The hidden challenge
While Green SM may have structural advantages over BluSmart through its integration with EV manufacturing, the core operational challenges of running large-scale electric ride-hailing fleets in India remain largely unchanged.
Unlike conventional ride-hailing platforms that primarily scale through digital aggregation, fully electric fleet operators must simultaneously build and manage a physical infrastructure ecosystem, which primarily includes charging hubs, power access, and around their vehicles. As a result, scaling an all-electric ride-hailing platform becomes as much an infrastructure and energy-management challenge as a mobility business.

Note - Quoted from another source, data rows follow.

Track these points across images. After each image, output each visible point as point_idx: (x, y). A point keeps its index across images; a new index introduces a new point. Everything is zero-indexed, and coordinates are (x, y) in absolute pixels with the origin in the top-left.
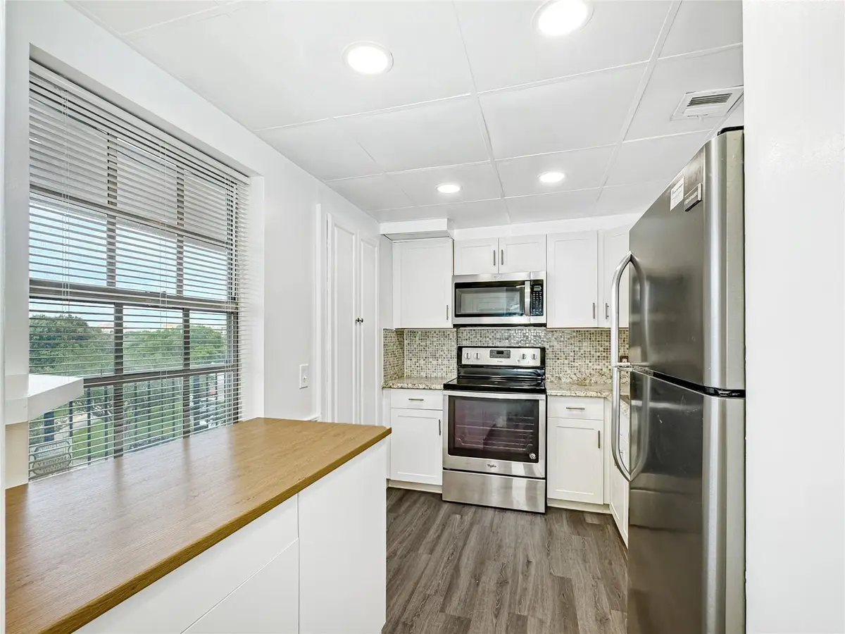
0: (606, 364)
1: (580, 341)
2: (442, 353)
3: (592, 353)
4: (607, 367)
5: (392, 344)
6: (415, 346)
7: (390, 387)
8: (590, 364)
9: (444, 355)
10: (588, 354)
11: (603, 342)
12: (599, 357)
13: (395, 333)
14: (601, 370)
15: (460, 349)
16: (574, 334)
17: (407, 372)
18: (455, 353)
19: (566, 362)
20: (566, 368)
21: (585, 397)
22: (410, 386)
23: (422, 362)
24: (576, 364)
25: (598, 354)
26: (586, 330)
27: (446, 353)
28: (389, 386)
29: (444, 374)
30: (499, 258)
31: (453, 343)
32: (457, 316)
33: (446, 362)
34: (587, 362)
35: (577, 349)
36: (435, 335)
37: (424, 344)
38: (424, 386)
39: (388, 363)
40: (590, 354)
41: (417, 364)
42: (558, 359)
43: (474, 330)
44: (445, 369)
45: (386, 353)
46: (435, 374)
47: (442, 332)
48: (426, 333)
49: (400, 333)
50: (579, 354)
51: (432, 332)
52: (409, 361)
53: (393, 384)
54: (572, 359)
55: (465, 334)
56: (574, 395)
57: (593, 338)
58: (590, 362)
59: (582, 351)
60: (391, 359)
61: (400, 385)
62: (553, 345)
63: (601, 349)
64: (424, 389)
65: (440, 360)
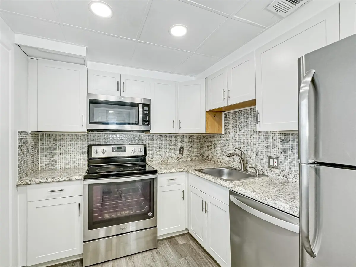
0: (174, 152)
1: (162, 141)
2: (74, 150)
3: (167, 146)
4: (174, 154)
5: (27, 145)
6: (50, 146)
7: (27, 184)
8: (167, 153)
9: (77, 152)
10: (165, 148)
11: (172, 141)
12: (170, 148)
13: (30, 135)
14: (172, 155)
15: (90, 147)
16: (159, 137)
17: (41, 166)
18: (85, 149)
19: (155, 152)
20: (155, 155)
21: (177, 172)
22: (49, 180)
23: (56, 157)
24: (160, 153)
25: (170, 147)
26: (165, 134)
27: (78, 150)
28: (25, 183)
29: (77, 165)
30: (121, 87)
31: (84, 143)
32: (90, 123)
33: (78, 156)
34: (165, 151)
35: (160, 145)
36: (68, 137)
37: (59, 143)
38: (64, 179)
39: (23, 162)
40: (167, 147)
41: (52, 159)
42: (151, 150)
43: (99, 134)
44: (77, 162)
45: (21, 154)
46: (68, 166)
47: (75, 135)
48: (59, 136)
49: (35, 135)
50: (162, 147)
51: (66, 135)
52: (43, 158)
53: (30, 181)
54: (158, 150)
55: (92, 136)
56: (171, 172)
57: (168, 139)
58: (167, 151)
59: (163, 146)
60: (27, 158)
61: (38, 181)
62: (149, 143)
63: (172, 144)
64: (65, 181)
65: (73, 155)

Das said access to public charging networks will be critical for improving fleet economics at scale.
“If public charging infrastructure is available across their catchment area, then their non-revenue trips or non-revenue distance will come down,” Das said, adding that this allows operators to improve utilisation and increase revenue-generating trips.
However, India’s charging ecosystem is still evolving for large-scale commercial deployment. “Grid readiness and reliable power availability are emerging as some of the most critical factors, particularly as commercial fleets grow and charging demand becomes more concentrated,” Kamdar said.
The real test for Green SM: Service quality and execution
For Green SM, infrastructure alone may not determine success. According to Das, the long-term success of electric ride-hailing businesses in India will ultimately depend on operational execution rather than electrification alone.
Das pointed to two major risks for companies such as Green SM.
The first is charging access and infrastructure planning. Large commercial fleets require frequent charging across operating areas, and inefficient charging strategies can significantly increase downtime and operational costs.
The second is business execution itself, including pricing, reliability, and customer experience in an already crowded ride-hailing market dominated by players such as Uber and Rapido.
BluSmart did not scale just from using electric vehicles, but from offering dependable and premium service quality, particularly through assured availability and a cleaner customer experience.
“It’s not just about the product. It’s not just about saving fuel,” he said. “It’s about the service quality, reliability of the service, and how they plan the business.”
Whether Green SM can sustain that balance between infrastructure, economics, and customer experience at scale may ultimately determine whether India’s all-electric ride-hailing model succeeds in its second major attempt.